Page-level text extractions
------

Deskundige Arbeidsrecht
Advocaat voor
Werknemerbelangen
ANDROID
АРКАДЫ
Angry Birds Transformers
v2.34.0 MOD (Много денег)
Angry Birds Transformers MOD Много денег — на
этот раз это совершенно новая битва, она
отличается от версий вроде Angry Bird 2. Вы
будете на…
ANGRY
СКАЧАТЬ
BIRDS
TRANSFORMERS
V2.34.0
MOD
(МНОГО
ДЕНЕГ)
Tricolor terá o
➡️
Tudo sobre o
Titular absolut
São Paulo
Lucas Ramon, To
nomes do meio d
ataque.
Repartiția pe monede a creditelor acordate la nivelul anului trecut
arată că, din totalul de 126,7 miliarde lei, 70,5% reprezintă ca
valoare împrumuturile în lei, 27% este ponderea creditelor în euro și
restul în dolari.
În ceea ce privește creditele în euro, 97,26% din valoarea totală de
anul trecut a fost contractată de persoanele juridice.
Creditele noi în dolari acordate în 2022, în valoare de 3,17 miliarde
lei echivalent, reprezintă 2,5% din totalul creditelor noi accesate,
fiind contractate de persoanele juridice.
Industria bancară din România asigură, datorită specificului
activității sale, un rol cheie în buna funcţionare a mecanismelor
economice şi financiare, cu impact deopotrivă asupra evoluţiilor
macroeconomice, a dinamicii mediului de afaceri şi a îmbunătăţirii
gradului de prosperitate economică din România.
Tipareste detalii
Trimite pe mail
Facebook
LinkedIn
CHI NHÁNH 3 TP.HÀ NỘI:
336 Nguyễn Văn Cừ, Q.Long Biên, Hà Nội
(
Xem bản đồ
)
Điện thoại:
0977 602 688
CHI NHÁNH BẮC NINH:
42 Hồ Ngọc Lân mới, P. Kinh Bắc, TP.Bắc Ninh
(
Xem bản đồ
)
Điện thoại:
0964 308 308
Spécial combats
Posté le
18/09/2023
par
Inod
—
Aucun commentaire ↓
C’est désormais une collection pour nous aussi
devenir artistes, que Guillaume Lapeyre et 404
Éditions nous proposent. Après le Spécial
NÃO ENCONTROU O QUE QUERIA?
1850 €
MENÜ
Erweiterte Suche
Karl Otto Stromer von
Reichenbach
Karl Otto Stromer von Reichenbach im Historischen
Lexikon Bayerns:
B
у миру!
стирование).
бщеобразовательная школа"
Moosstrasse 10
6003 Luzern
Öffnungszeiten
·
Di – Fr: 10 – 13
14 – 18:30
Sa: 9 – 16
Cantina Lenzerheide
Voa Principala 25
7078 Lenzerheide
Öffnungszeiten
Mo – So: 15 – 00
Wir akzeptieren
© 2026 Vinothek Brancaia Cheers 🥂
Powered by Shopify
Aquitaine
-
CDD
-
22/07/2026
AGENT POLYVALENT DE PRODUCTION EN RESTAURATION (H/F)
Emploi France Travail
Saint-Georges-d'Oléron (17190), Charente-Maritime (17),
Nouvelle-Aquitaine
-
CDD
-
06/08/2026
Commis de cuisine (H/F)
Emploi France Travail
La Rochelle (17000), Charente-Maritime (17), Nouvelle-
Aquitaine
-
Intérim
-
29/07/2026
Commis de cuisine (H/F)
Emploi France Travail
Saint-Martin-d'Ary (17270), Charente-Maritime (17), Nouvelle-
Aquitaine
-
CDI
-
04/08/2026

------

List every line in the entries that contains the word "juridice", matching its case exactly.

anul trecut a fost contractată de persoanele juridice.
fiind contractate de persoanele juridice.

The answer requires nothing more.